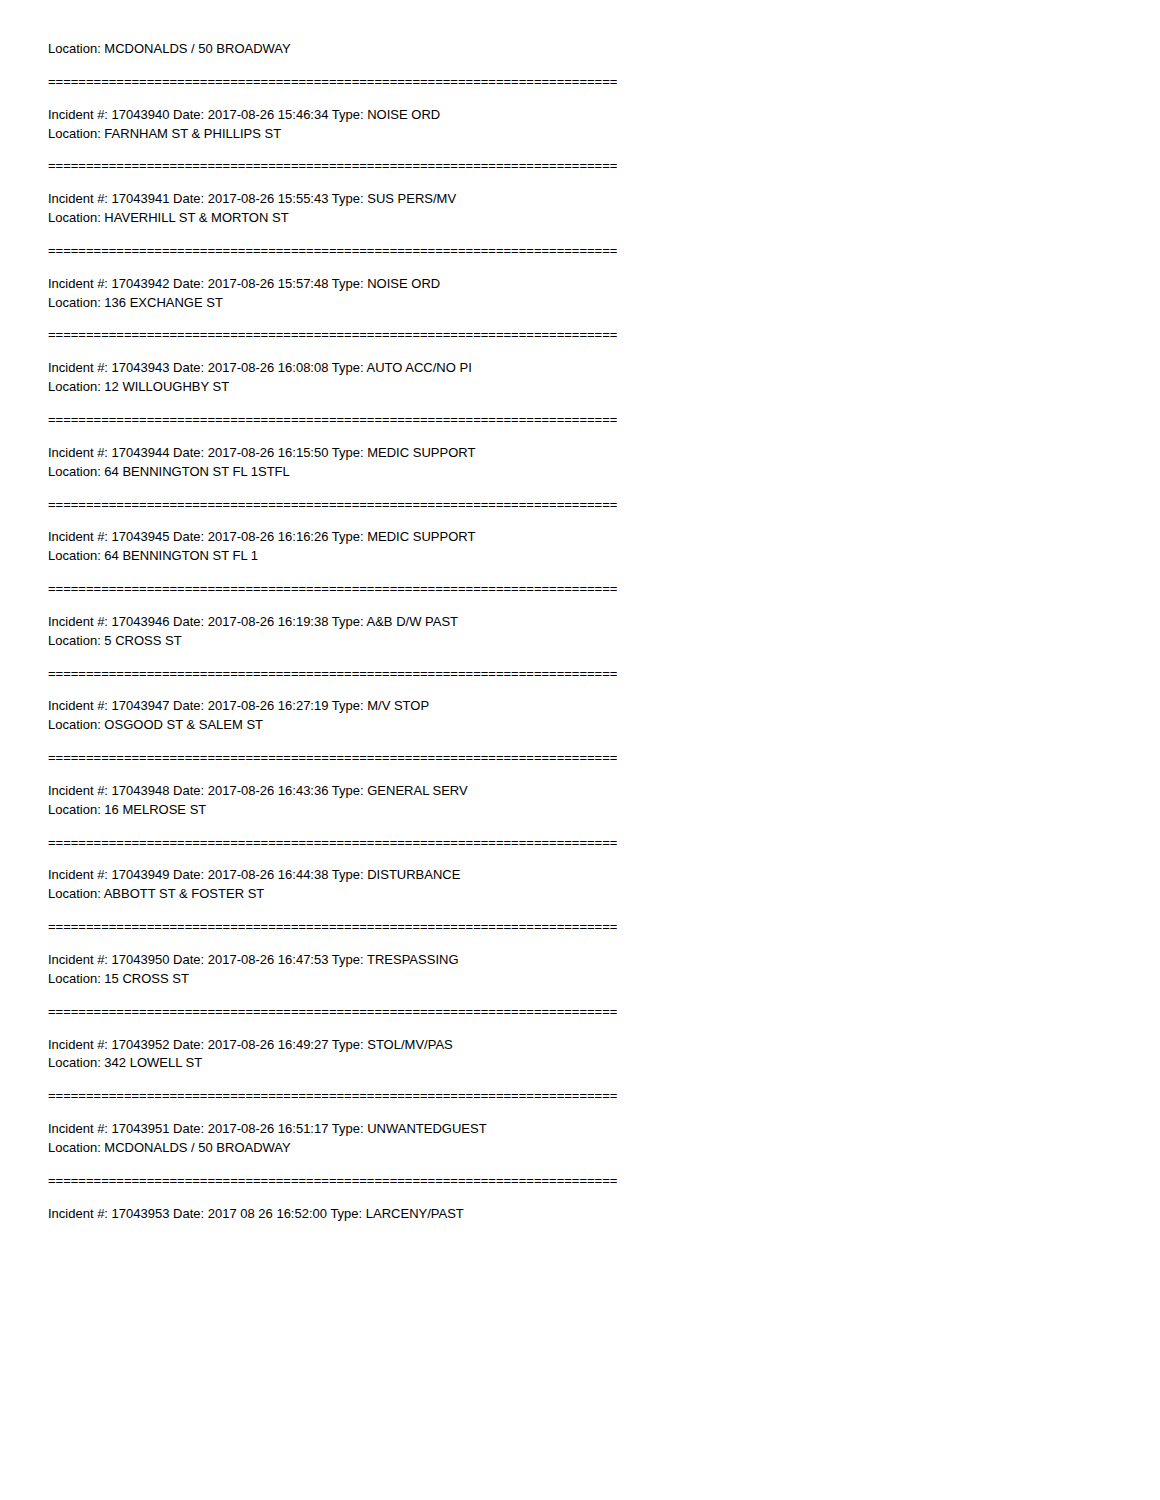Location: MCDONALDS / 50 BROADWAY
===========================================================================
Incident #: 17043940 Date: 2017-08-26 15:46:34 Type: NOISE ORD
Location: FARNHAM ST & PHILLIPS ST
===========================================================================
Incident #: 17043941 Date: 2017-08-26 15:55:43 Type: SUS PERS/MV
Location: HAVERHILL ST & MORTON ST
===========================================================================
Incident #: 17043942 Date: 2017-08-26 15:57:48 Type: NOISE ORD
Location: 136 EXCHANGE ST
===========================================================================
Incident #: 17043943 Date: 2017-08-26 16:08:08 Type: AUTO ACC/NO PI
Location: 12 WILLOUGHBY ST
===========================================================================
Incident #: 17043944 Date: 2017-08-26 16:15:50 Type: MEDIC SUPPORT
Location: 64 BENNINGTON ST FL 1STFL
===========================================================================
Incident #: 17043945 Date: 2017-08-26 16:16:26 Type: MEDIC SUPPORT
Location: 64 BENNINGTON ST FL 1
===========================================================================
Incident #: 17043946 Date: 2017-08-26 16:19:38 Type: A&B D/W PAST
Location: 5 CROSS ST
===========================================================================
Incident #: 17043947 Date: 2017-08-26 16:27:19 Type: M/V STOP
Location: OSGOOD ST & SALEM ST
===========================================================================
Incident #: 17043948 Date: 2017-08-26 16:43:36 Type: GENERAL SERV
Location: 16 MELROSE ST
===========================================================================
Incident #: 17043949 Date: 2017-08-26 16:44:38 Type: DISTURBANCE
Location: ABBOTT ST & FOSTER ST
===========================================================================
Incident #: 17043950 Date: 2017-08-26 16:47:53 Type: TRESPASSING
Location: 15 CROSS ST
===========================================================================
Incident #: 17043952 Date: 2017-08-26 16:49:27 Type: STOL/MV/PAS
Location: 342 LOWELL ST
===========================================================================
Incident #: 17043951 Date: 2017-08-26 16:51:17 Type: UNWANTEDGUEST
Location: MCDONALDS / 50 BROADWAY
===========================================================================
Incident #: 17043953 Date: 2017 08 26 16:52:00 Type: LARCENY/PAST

WHAT TO DO:
Give back every line of the listing where the word "NOISE" shows up.

EXERCISE RESPONSE:
Incident #: 17043940 Date: 2017-08-26 15:46:34 Type: NOISE ORD
Incident #: 17043942 Date: 2017-08-26 15:57:48 Type: NOISE ORD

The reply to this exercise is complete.